(Lens distortion parameter data)

┄┄┄┄┄┄┄┄┄┄

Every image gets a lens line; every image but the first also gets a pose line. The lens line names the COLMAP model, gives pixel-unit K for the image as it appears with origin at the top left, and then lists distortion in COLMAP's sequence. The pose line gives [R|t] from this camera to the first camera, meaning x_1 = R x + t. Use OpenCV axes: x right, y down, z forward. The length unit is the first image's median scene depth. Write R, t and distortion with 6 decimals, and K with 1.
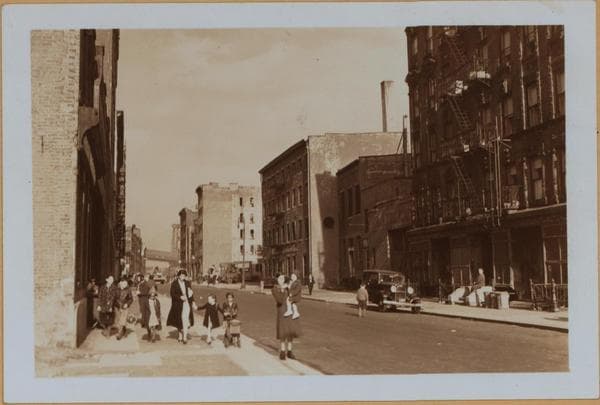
lens RADIAL K [[628.5, 0, 300.0], [0, 628.5, 202.5], [0, 0, 1]] dist [0.130803, 0.002220]
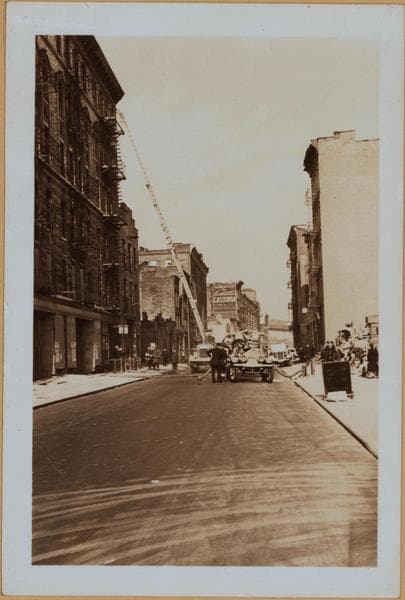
lens RADIAL K [[628.5, 0, 202.5], [0, 628.5, 300.0], [0, 0, 1]] dist [0.130803, 0.002220]
pose [[0.932982, -0.036995, -0.358017, -0.059807], [0.050265, 0.998348, 0.027826, 0.052389], [0.356396, -0.043957, 0.933300, 0.441674]]
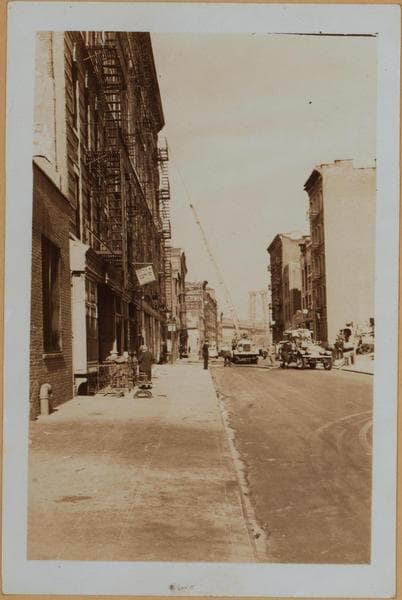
lens RADIAL K [[632.8, 0, 201.0], [0, 632.8, 300.0], [0, 0, 1]] dist [0.122605, 0.000498]
pose [[0.962895, -0.026081, -0.268614, -0.089001], [0.037328, 0.998624, 0.036845, 0.045361], [0.267284, -0.045505, 0.962543, 0.374862]]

┄┄┄┄┄┄┄┄┄┄

Task requirements
Reproduce all of the material above verbatim, leaving out the pictures.

Result of the exercise
Every image gets a lens line; every image but the first also gets a pose line. The lens line names the COLMAP model, gives pixel-unit K for the image as it appears with origin at the top left, and then lists distortion in COLMAP's sequence. The pose line gives [R|t] from this camera to the first camera, meaning x_1 = R x + t. Use OpenCV axes: x right, y down, z forward. The length unit is the first image's median scene depth. Write R, t and distortion with 6 decimals, and K with 1.
lens RADIAL K [[628.5, 0, 300.0], [0, 628.5, 202.5], [0, 0, 1]] dist [0.130803, 0.002220]
lens RADIAL K [[628.5, 0, 202.5], [0, 628.5, 300.0], [0, 0, 1]] dist [0.130803, 0.002220]
pose [[0.932982, -0.036995, -0.358017, -0.059807], [0.050265, 0.998348, 0.027826, 0.052389], [0.356396, -0.043957, 0.933300, 0.441674]]
lens RADIAL K [[632.8, 0, 201.0], [0, 632.8, 300.0], [0, 0, 1]] dist [0.122605, 0.000498]
pose [[0.962895, -0.026081, -0.268614, -0.089001], [0.037328, 0.998624, 0.036845, 0.045361], [0.267284, -0.045505, 0.962543, 0.374862]]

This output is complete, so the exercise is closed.